Today was the first day of Strata + Hadoop World 2012 NYC, and the Big Data news just keeps coming. Here’s a roundup of today’s announcements:
Hadoop + in-memory BI
Platfora unveiled its In-Memory Business Intelligence platform for Hadoop. The product employs an HTML 5-based user-friendly front-end and, using something Platfora calls the “Hadoop Data Refinery,” translates the UI-derived request to MapReduce code that is then dispatched to Hadoop. The results are then loaded into the company’s in-memory database engine and its “Fractal Cache.” This contrasts rather markedly with the typical BI-to-Hadoop connectivity pattern, which uses SQL and Apache Hive.

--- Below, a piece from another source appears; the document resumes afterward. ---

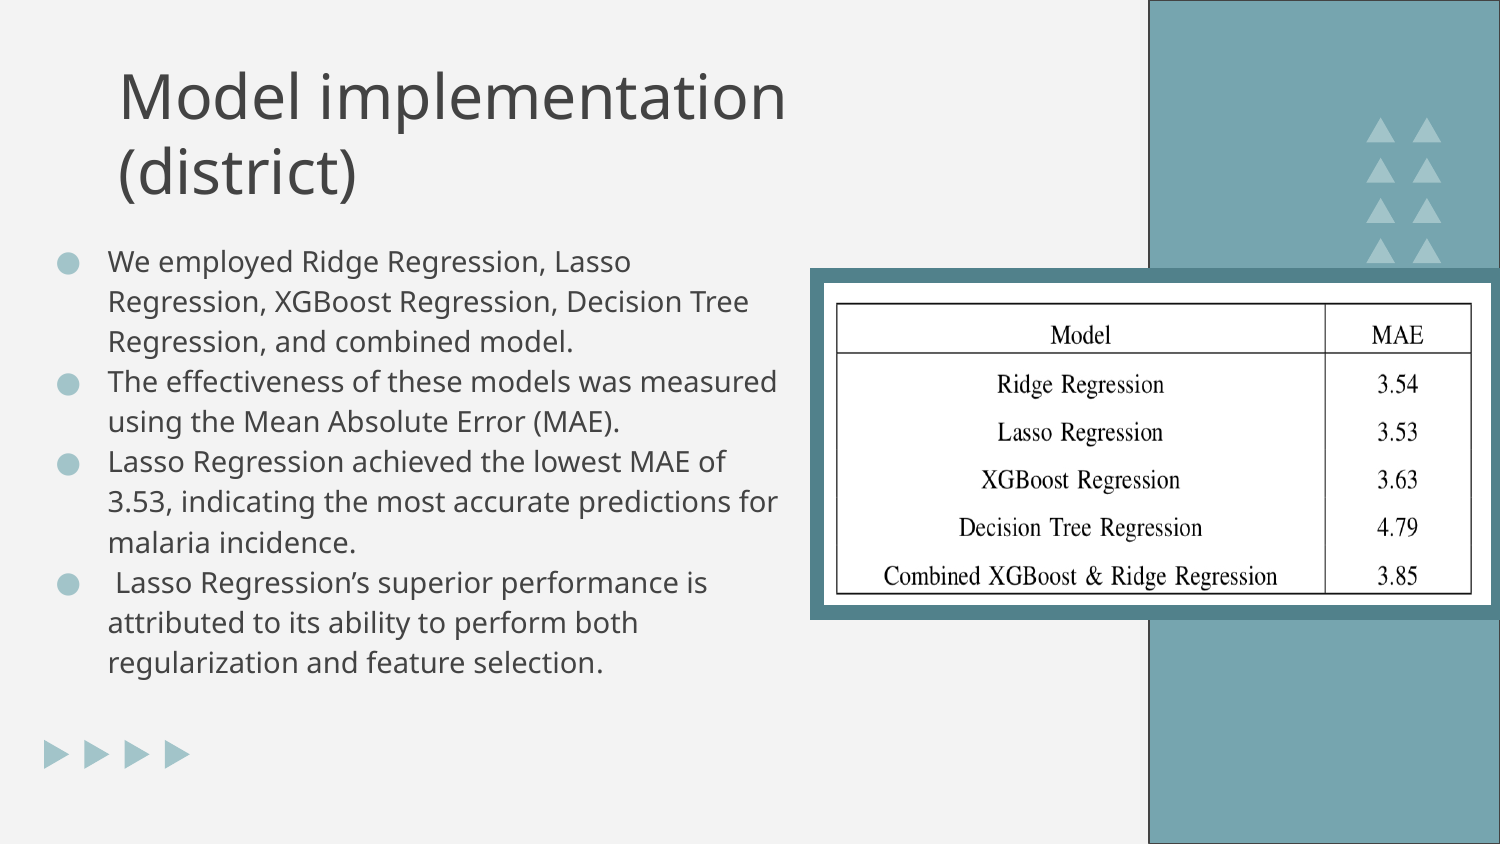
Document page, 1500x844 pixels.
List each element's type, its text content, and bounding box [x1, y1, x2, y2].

title Model implementation (district) [103, 42, 960, 248]
subtitle We employed Ridge Regression, Lasso Regression, XGBoost Regression, Decision Tree Regression, and combined model. The effectiveness of these models was measured using the Mean Absolute Error (MAE). Lasso Regression achieved the lowest MAE of 3.53, indicating the most accurate predictions for malaria incidence. Lasso Regression’s superior performance is attributed to its ability to perform both regularization and feature selection. [17, 222, 809, 343]
picture [823, 282, 1492, 606]
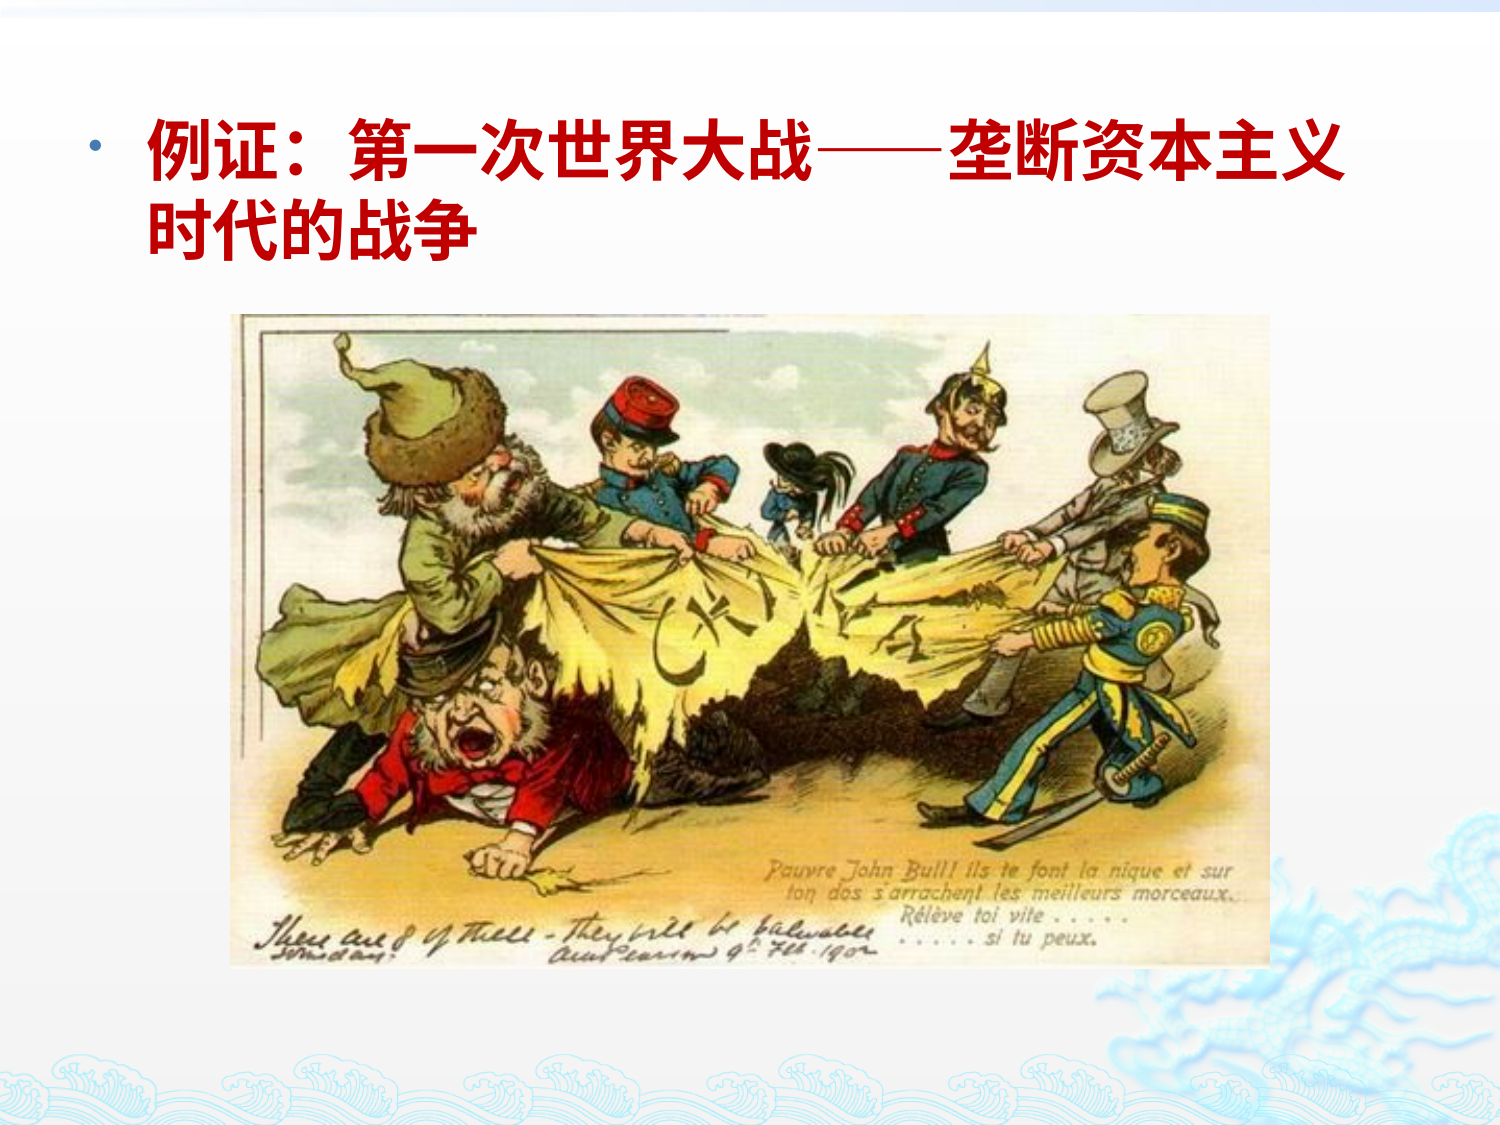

MapR M7 includes accelerated HBase
MapR’s Network File System-based distribution of Hadoop is available for on-premise use and is publicly available in the cloud from Amazon (and soon from Google). A new version of this distribution, dubbed M7, speeds up performance of Apache HBase, the HDFS-based Wide Column Store NoSQL database. Through a combination of in-memory columns, elimination of the need for compactions, and utilization of data structures that “minimize the read- and write-amplification factor,” M7 seeks to make HBase more enterprise-ready. This complements nicely MapR’s previous focus on optimizing HDFS itself.
(Digitally) reasoned partnerships
Digital Reasoning, whose Synthesys product automates “entity oriented” analytics and visualization of Big Data announced a partnership with Opera Solutions, and integration with Oracle’s Big Data Appliance. The company also explained that it will soon announce a partnership with Tableau, enabling unstructured data visualizations within the Tableau's eponymous product.
Also read: Searching for data scientists as a service
Data Profiling for Hadoop
Talend, the prominent open source data integration/ETL vendor, announced that its Talend Platform for Big Data product now provides data profiling tools for Hadoop. Data profiling involves analysis of data quality; Talend’s profiling for Hadoop extends to data in raw HDFS files as well as in HBase databases. The profiling is performed in-place, avoiding the need to extract the data before profiling it. The product produces a “custom graphical report on the level of quality of organizations' data.” Talend’s provision of data profiling for Hadoop continues the fusion of BI and Big Data.
ParAccel merges MPP and Hadoop
Massively Parallel Processing (MPP) vendor ParAccel today announced an update to its Hadoop On Demand Integration (ODI) Module. The module utilizes Apache HCatalog and integrates at the MapReduce level to bring Hadoop-borne data into the ParAccel Analytics platform. This facilitates the ability to query Hadoop data via SQL, user-defined functions and downstream BI tools. The ODI Module is designed to be compatible with “all popular
Hadoop distributions” and is certified on Cloudera's Distribution Including Apache Hadoop (CDH).
Zettaset adds enterprise-class features to Hadoop
Zettaset, based in Mountain view, CA, announced today that version 5 of its Orchestrator product would ship by the end of the year. This version of the product adds features to Hadoop that most enterprise IT and data center managers will see as crucial, and largely absent from the Hadoop ecosystem. Features like Active Directory and LDAP integration, configuration management, logging, auditing, and role-based access control are features new to v5 of the product. Orchestrator is built to run on any Hadoop distribution, including Cloudera’s CDH, Hortonworks’ HDP, MapR's M3 and M5, and IBM InfoSphere BigInsights. It can even convert a cluster from one distro to another. Full-disclosure: I have a consultant-client relationship with Zettaset via a third party.
Where it's all going
The common thread through all these announcements is the “enterprise-ification of Hadoop. By integrating Hadoop with BI, Analytics, and Enterprise security products, and further integration and optimization of HBase, vendors are clearly pushing to make Hadoop “blend in” to enterprise environments by working with products and technologies already deployed in the data center.
There are still two days left to Strata + Hadoop World 2012 and there’s more news to come. I’ll be meeting with a slew of vendors on-site at the show tomorrow and will post my findings from those briefings in short order.